Distributed Transactions at Scale in Amazon DynamoDB
This paper was presented at the USENIX Annual Technical Conference (ATC) 2023. For those not familiar with DynamoDB’s architecture, previous readings on the DynamoDB ATC 2022 paper are recommended. The 2022 paper lacked a focus on transactions, which this paper addresses. It highlights DynamoDB’s scalability and AWS’s commitment to sharing information widely.
Overview
A key feature of DynamoDB is its predictability at any scale, as discussed in Marc Brooker’s post. In adding transactions, two main constraints were crucial: preserving high performance for single-key operations and utilizing in-place updates without multi-version concurrency control (MVCC) to maintain storage layer integrity. Despite the common belief that transactions hinder scalability, the team found creative solutions, like using one-shot transactions to meet most customer needs.
One-Shot Transactions
One-shot transactions are single requests, unlike traditional transactions involving multiple interactive steps. The DynamoDB paper deviates from the Sinfonia two-phase locking approach, opting for optimistic concurrency control (OCC). Specifically, it employs the Timestamp Ordering (TSO) algorithm, assigning a timestamp to each transaction to maintain order. Transactions are aborted if they attempt to access future data, ensuring serializability.
Architecture and API
The transaction architecture includes a coordinator for OCC TSO protocol execution, with non-transaction operations bypassing it. The API allows for single-shot “read-only” transactions through TransactGetItems, which can’t mix with TransactPutItems. However, CheckItem can be mixed with TransactPutItems for flexible transaction coding.

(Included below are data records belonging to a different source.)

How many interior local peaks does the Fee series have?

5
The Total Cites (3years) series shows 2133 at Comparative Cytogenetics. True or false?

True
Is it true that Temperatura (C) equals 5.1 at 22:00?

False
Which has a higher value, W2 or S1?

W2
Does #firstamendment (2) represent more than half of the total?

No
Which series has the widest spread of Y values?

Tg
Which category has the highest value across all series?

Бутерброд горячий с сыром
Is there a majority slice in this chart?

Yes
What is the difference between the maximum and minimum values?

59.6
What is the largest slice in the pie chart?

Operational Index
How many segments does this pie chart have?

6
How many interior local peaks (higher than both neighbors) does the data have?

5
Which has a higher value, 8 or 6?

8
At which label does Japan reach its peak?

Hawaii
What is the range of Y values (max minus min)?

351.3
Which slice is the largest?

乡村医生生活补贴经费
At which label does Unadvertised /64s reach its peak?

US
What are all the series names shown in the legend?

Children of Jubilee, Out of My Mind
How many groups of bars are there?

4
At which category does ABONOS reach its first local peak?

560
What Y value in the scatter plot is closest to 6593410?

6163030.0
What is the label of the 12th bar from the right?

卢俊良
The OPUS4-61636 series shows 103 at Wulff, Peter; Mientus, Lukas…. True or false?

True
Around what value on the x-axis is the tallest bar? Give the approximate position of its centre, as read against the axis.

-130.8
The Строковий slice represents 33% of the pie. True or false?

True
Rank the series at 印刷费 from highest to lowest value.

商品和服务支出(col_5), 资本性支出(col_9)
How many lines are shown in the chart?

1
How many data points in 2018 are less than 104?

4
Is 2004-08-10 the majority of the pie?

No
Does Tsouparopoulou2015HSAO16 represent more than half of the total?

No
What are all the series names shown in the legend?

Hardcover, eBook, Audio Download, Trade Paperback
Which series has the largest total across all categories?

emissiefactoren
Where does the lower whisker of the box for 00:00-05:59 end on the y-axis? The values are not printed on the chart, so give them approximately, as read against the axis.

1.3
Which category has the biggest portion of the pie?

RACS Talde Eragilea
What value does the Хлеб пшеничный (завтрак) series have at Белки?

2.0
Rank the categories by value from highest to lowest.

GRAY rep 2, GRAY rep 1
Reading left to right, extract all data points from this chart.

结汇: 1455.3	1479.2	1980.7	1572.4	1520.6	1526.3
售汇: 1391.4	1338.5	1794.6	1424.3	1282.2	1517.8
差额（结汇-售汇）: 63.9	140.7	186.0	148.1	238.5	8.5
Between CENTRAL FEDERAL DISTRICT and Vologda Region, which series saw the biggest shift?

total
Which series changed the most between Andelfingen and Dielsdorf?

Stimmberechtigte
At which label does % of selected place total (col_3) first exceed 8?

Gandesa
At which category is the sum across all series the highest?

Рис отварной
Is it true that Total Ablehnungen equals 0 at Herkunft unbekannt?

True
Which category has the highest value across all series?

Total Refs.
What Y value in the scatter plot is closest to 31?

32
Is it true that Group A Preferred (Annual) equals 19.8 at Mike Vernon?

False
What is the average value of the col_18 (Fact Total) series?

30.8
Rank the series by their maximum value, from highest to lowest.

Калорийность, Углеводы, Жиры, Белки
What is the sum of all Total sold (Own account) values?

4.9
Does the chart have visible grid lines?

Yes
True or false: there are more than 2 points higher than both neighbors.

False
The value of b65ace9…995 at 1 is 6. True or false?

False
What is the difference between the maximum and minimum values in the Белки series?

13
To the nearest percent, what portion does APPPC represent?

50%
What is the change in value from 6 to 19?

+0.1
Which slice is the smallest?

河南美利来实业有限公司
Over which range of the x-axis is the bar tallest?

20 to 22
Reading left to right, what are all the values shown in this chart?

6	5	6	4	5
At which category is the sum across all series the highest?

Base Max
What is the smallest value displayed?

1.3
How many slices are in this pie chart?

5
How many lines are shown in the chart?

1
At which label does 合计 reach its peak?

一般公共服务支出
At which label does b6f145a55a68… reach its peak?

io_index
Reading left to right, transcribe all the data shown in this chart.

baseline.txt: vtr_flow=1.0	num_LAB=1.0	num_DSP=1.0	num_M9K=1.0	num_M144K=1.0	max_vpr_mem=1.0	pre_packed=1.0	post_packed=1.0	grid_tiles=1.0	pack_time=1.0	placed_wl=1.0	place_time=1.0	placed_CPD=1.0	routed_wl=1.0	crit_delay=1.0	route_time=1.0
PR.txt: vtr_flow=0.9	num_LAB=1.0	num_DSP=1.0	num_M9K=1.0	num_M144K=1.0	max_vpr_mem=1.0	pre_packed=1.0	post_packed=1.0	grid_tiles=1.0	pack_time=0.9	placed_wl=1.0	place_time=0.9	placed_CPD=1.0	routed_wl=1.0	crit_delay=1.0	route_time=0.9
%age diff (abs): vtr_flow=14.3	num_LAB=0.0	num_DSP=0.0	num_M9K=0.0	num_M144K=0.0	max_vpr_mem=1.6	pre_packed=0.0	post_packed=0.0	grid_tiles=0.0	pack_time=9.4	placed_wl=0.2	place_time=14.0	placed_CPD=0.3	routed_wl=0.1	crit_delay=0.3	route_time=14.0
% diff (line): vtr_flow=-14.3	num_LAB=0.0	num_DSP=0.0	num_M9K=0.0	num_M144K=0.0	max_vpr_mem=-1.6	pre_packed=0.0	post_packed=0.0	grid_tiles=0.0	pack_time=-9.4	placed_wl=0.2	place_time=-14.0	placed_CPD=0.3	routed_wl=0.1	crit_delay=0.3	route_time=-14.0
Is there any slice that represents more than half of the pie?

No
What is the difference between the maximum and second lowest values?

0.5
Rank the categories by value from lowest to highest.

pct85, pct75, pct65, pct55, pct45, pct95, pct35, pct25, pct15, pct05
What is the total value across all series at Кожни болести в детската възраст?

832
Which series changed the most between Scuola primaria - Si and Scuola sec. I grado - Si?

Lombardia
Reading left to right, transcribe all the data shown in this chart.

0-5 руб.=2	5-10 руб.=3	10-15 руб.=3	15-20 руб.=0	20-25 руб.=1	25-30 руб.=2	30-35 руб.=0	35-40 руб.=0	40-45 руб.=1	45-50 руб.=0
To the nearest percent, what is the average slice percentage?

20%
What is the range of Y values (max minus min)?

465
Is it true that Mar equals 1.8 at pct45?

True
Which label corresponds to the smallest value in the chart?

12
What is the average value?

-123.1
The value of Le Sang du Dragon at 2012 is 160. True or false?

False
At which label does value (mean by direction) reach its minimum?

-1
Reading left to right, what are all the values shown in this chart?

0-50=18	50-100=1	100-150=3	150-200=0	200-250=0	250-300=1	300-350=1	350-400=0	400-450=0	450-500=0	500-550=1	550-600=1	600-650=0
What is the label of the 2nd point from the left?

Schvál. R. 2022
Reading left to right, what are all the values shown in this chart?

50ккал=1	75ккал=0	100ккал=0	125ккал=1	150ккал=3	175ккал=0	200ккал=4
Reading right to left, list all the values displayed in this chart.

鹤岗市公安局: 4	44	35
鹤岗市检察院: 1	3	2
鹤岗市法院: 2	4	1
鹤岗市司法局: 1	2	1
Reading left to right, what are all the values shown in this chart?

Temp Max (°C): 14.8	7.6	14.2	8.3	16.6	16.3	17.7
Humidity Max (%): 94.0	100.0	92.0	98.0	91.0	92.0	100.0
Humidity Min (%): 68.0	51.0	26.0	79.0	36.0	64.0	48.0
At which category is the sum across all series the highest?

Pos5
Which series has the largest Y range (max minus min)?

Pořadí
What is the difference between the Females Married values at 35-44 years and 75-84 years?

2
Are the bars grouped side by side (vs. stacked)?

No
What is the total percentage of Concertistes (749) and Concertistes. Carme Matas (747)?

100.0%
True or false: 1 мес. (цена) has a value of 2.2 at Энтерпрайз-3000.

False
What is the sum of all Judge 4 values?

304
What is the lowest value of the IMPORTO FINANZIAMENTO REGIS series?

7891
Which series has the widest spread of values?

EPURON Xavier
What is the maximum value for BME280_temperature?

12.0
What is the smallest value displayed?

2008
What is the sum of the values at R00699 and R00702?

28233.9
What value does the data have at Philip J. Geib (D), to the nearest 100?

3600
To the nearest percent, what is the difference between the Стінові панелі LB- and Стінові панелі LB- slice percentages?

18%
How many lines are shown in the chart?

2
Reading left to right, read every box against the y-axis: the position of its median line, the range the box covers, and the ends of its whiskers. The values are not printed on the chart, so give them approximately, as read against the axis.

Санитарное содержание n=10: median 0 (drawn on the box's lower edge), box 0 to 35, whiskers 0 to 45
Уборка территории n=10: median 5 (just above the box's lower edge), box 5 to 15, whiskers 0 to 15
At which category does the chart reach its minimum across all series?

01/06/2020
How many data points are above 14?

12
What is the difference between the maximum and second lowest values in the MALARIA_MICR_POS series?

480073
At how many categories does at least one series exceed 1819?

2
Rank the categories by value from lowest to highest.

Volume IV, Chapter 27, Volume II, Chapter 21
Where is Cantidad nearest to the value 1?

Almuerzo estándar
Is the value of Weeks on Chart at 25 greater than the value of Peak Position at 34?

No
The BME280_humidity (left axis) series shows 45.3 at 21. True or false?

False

Write Transaction Execution
During the prepare phase, the transaction coordinator communicates with primary storage nodes. Transactions are accepted under specific conditions related to timestamps and storage states, and, if accepted, are committed through a second phase. Leveraging Paxos for storage node recovery and maintaining a ledger for transaction coordination addresses failure concerns.
Timestamp Effects
While timestamps aid transaction performance, correctness doesn’t rely on them. However, accurate clocks lead to more successful transactions. Risks of future timestamping are mitigated through safeguards and AWS’s time synchronization service.
Read-Only Transaction Execution
Read-only transactions avoid maintaining read timestamps to reduce costs. A two-phase, writeless protocol is employed, where transactions are validated through read consistency checks of log sequence numbers (LSN).
Experiments
Experiments used a uniform key distribution and 900-byte items, scaling operations from 100k to 1M per second. Results showed predictability, with minimal latency variance in high-load conditions. The evaluations also compared cancellation rates for varied workloads.
Conclusion
DynamoDB continues to provide predictable, high-performance operations at scale. Notably, it handled 126 million requests per second during a recent peak with low latency. The transactions were modeled with TLA+ to ensure fault tolerance. While the conference presentation is pending release, Doug Terry’s keynote on DynamoDB transactions offers detailed insights.